- **EXERCISE SET**
[1] In the passage about Lucy's husband John, to which castle was John moved after his imprisonment in the Tower?
[2] Please repeat the passage about Lucy's husband John word for word from "The couple’s continuing" to "four months later.".
[3] Carry on the passage about Lucy's husband John, starting after its last sentence.

- **DOCUMENT SECTION**
_ _ _
The couple’s continuing love affair would be played out against the backdrop of civil war in which Lucy’s Parliamentarian husband played a prominent part. John was Governor of Nottingham Castle 1643-47 and in 1649 was one of the judges at the trial of Charles I. His signature appears on the King’s death warrant.
In 1663 John was arrested on suspicion of being involved in the Northern Plot and was imprisoned in the Tower. The following year he was transferred to Sandown Castle in Kent where he died four months later.
_ _ _
- **INPUT DATA**
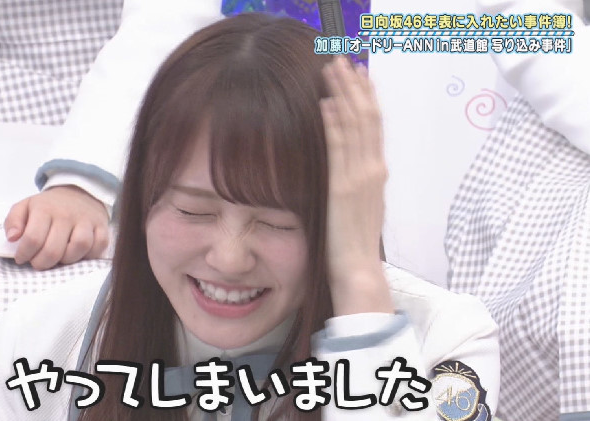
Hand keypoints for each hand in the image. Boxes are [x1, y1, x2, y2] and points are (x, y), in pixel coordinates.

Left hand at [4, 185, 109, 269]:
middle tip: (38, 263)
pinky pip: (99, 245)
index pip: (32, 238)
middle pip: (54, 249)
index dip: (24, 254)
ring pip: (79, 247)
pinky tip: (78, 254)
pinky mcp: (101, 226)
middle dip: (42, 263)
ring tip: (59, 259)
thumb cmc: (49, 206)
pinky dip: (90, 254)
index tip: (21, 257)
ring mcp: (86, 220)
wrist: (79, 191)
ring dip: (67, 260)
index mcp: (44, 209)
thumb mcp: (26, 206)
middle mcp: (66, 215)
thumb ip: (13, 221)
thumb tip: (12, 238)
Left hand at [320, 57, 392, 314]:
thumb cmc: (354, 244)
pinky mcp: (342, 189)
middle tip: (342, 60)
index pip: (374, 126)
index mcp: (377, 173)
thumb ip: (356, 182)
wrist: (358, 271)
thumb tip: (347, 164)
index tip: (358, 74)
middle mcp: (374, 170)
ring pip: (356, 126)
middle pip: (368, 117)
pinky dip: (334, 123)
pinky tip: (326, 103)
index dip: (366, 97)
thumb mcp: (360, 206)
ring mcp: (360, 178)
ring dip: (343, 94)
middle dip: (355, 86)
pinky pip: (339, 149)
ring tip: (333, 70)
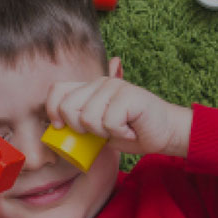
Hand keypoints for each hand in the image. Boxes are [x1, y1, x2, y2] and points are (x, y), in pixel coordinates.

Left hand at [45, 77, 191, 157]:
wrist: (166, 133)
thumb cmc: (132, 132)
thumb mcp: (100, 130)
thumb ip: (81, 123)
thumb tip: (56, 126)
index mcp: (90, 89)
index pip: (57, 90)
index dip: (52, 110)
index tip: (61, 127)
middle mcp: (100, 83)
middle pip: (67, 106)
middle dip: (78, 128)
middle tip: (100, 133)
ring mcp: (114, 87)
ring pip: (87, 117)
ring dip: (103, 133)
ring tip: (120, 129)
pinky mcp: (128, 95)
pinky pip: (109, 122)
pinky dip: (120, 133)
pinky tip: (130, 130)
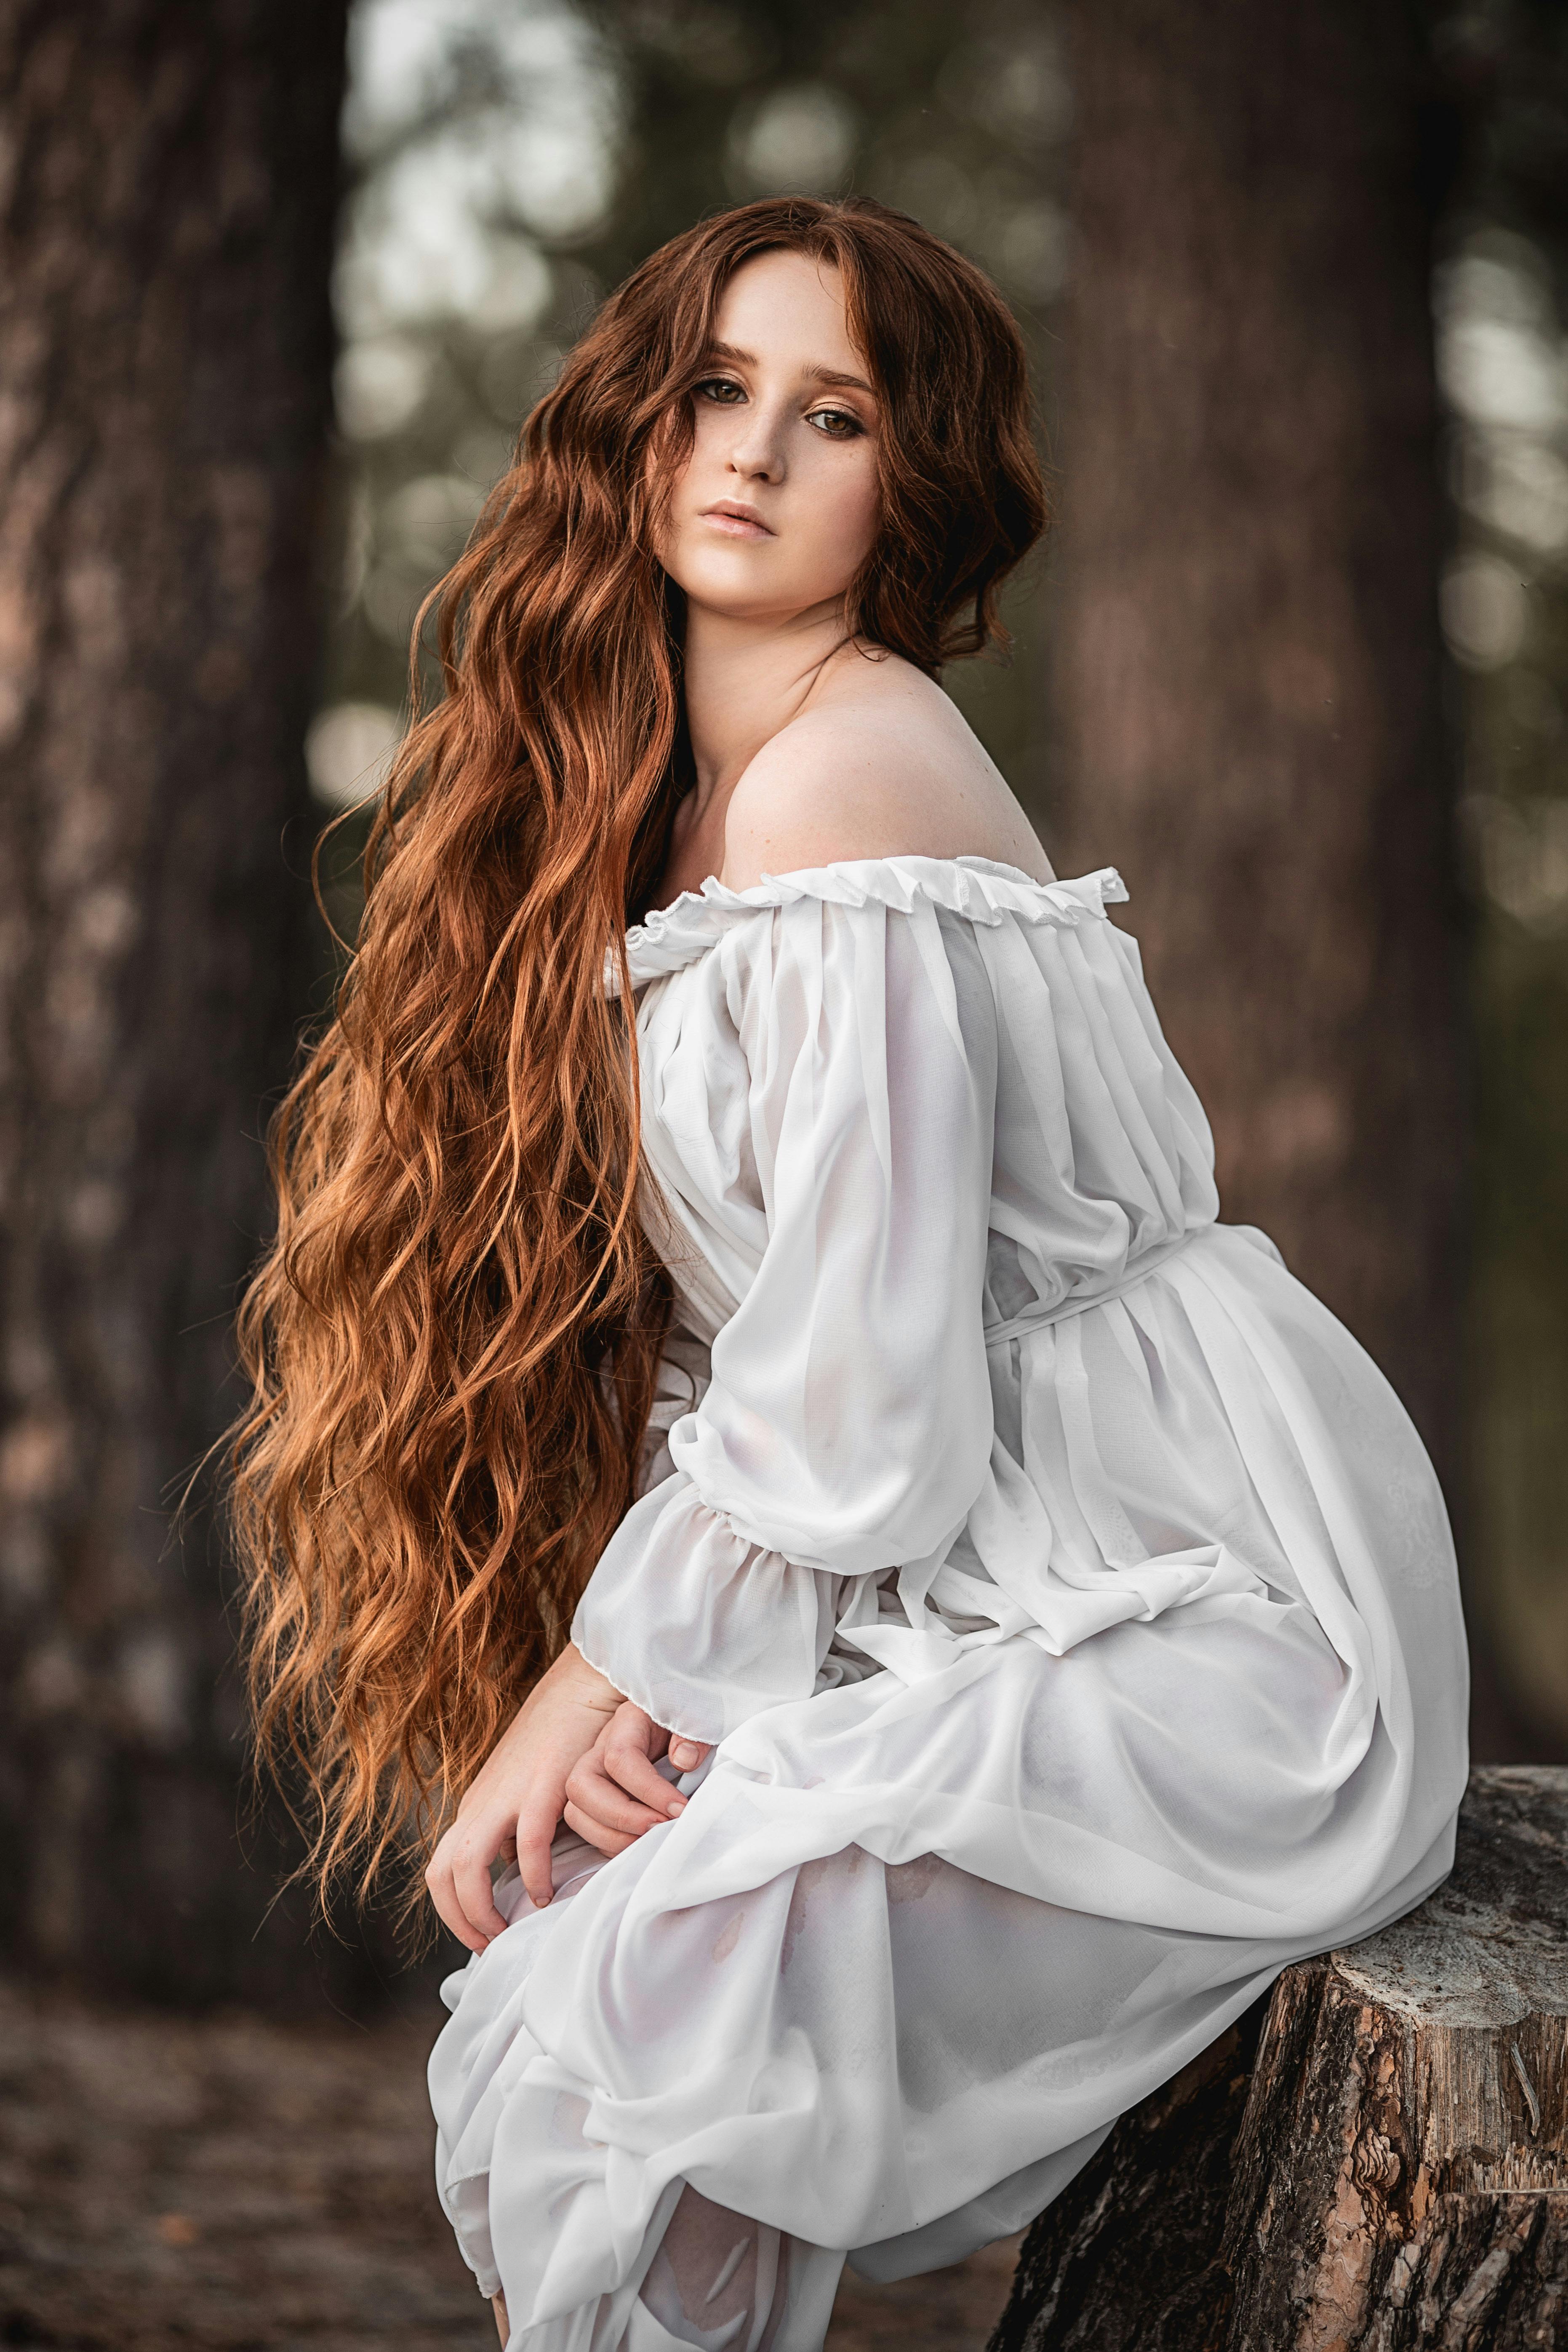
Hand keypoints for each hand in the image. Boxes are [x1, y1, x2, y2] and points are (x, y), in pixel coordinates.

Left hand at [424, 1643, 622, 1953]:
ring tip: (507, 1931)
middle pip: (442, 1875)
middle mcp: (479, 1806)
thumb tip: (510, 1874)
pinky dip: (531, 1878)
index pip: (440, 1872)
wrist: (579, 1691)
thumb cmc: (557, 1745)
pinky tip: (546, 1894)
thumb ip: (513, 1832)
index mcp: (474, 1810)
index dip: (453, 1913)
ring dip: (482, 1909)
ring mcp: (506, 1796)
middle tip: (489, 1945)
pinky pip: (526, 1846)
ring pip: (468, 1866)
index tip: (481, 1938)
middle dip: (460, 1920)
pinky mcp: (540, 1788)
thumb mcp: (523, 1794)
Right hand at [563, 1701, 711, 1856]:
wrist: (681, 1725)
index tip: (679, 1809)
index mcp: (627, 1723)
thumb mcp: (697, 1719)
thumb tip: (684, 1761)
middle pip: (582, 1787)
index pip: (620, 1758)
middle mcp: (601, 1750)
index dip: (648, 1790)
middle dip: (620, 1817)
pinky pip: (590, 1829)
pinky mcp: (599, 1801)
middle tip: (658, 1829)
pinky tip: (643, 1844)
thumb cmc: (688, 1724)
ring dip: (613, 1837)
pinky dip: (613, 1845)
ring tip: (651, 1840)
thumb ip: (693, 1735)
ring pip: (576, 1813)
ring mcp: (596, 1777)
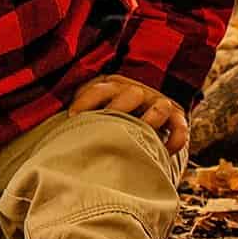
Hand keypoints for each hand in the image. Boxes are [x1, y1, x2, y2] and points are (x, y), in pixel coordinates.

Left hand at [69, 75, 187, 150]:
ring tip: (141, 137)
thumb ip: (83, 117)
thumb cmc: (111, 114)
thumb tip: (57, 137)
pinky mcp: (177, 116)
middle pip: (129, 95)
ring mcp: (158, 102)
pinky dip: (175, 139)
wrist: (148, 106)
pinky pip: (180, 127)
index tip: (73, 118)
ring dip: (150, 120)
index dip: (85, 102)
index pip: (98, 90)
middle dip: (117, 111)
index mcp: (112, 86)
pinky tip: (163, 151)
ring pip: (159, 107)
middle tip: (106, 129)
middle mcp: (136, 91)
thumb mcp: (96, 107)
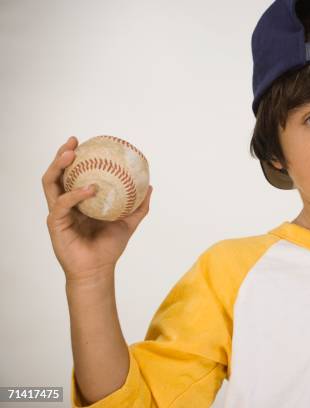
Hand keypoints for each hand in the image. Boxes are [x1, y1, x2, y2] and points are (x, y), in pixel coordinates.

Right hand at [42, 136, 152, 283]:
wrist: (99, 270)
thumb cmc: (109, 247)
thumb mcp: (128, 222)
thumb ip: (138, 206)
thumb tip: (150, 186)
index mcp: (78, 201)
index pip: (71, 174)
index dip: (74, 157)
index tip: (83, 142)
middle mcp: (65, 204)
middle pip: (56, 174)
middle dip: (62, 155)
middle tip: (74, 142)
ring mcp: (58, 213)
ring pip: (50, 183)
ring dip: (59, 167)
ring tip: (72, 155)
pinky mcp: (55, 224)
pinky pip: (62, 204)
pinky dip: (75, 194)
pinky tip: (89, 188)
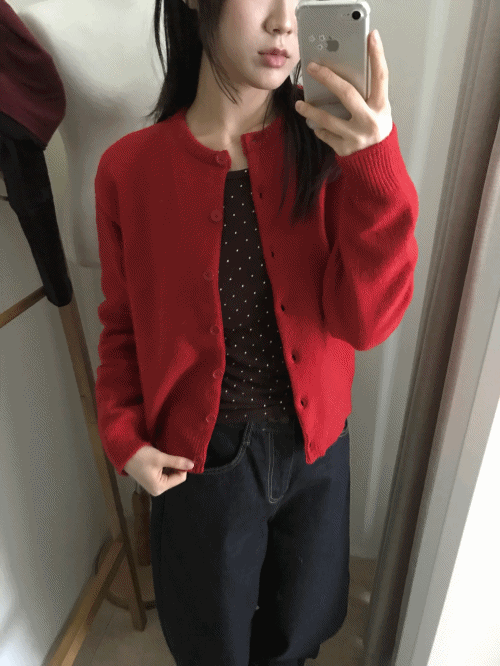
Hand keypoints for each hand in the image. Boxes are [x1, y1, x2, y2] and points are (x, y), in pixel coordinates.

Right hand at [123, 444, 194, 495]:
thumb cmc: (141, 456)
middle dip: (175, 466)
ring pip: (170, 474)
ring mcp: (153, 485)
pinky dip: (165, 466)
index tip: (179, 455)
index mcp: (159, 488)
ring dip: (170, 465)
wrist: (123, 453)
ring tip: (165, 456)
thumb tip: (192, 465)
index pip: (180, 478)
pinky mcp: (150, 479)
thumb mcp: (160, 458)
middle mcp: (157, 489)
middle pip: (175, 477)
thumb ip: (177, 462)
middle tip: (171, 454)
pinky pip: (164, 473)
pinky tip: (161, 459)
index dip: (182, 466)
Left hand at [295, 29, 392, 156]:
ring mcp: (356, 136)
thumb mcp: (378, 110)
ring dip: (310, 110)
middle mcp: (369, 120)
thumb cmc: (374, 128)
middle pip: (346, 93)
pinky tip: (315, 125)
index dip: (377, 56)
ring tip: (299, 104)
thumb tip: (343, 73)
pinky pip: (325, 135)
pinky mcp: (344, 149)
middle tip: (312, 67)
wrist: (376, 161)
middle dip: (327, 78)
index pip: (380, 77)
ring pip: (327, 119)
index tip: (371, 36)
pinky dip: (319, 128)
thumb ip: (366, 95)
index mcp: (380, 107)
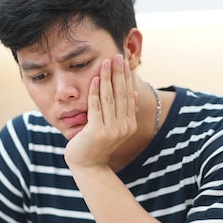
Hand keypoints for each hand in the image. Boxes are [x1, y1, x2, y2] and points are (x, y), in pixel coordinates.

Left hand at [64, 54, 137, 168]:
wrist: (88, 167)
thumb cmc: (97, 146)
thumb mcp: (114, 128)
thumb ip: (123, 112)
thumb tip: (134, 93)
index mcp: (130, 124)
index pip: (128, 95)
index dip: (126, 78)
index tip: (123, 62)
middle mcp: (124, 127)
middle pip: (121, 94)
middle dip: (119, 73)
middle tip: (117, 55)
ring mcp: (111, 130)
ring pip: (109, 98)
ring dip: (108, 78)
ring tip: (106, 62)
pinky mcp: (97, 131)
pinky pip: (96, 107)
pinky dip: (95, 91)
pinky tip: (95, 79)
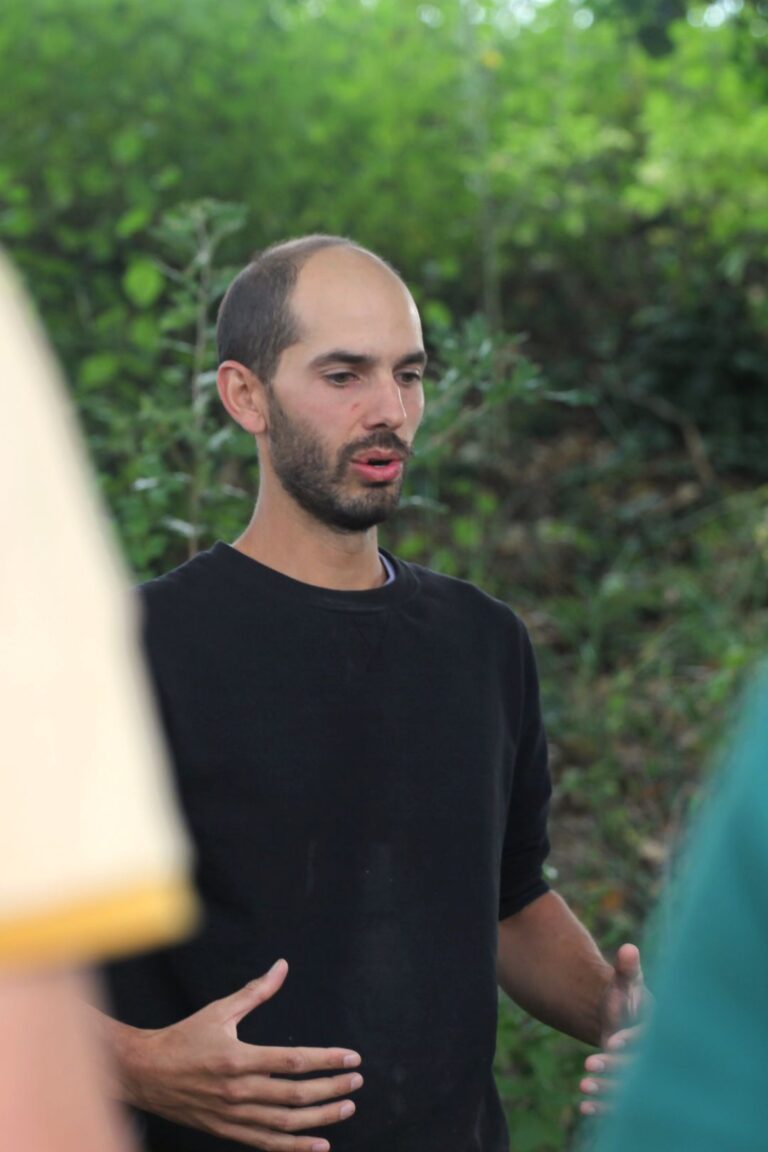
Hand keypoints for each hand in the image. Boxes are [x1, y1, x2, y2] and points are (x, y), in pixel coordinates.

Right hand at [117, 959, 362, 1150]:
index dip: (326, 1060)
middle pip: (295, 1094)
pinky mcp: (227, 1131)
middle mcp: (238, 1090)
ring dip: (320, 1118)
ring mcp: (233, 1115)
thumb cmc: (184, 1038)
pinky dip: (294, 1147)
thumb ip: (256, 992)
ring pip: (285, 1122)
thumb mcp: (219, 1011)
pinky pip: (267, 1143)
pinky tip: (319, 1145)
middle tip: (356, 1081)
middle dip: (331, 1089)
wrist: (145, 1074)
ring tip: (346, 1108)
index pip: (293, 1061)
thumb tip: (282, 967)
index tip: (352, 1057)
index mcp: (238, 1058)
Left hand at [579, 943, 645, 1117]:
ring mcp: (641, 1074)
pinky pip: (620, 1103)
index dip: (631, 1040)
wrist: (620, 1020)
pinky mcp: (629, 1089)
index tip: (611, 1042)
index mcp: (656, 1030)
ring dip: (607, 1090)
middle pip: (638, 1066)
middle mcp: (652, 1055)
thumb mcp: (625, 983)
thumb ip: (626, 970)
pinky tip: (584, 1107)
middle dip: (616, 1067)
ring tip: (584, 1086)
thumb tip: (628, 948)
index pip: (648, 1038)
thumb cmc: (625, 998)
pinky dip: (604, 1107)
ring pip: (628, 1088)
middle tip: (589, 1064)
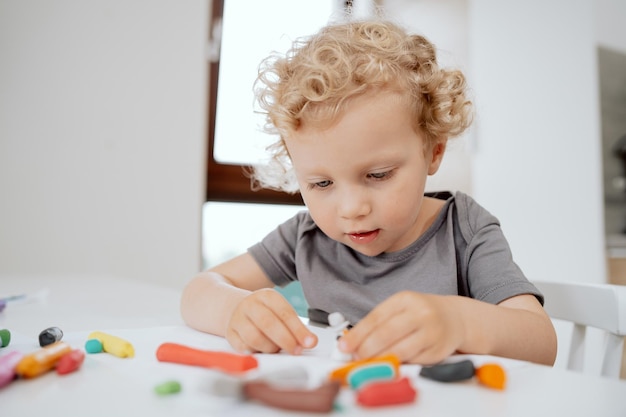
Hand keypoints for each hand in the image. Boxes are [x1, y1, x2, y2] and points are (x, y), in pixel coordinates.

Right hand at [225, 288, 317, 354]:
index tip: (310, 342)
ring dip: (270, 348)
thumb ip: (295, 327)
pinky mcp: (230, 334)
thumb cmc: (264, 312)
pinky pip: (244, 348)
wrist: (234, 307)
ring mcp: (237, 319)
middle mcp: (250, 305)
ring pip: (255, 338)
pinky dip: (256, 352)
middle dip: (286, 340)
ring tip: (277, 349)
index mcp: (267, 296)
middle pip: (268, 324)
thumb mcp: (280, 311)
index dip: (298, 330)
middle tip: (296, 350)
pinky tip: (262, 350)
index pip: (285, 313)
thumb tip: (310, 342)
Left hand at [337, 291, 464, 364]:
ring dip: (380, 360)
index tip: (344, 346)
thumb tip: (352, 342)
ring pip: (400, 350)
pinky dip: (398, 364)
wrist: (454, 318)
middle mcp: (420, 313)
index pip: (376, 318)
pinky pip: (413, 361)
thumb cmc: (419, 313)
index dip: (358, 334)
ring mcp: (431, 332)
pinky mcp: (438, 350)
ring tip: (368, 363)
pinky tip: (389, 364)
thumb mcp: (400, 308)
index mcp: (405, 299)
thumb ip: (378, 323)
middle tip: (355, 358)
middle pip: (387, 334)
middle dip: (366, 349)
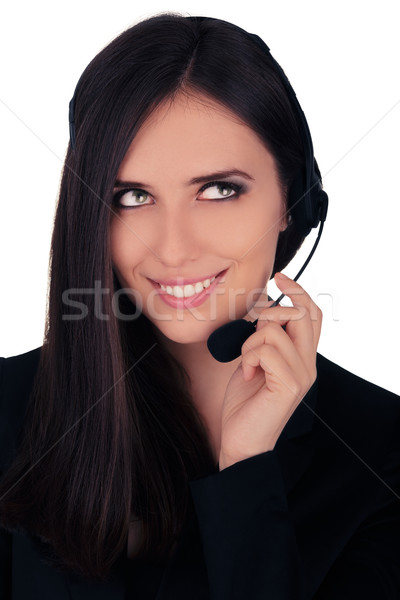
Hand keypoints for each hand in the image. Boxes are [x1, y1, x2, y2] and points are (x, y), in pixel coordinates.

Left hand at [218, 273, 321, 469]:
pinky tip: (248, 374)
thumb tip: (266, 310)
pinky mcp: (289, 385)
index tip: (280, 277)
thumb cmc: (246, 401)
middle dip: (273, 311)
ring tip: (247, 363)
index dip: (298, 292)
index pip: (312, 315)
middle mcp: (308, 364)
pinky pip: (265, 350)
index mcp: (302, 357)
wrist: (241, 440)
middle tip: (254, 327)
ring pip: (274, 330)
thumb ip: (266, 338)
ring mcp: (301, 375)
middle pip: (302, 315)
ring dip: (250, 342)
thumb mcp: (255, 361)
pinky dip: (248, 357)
_ _ _
- **ANSWERS BY ITEM**
[1] Sandown Castle in Kent.

[2]
The couple’s continuing love affair would be played out against the backdrop of civil war in which Lucy’s Parliamentarian husband played a prominent part. John was Governor of Nottingham Castle 1643-47 and in 1649 was one of the judges at the trial of Charles I. His signature appears on the King’s death warrant.
In 1663 John was arrested on suspicion of being involved in the Northern Plot and was imprisoned in the Tower. The following year he was transferred to Sandown Castle in Kent where he died four months later.

[3]
Lucy’s account of her husband’s life has been criticised for her exaggerations of his virtues. She would continue to protest his courage and his innocence. The inscription she had carved on his memorial at St Margaret’s Church, Owthorpe reads:
‘He died at Sandowne Castle in Kent, after 11 months harsh and strict imprisonment, – without crime or accusation, – upon the 11th day of Sept 1664, in the 49th yeare of his age, full of joy, in assured hope of a glorious resurrection.’
It is believed that Lucy began her account of her husband’s life for her children soon after his death.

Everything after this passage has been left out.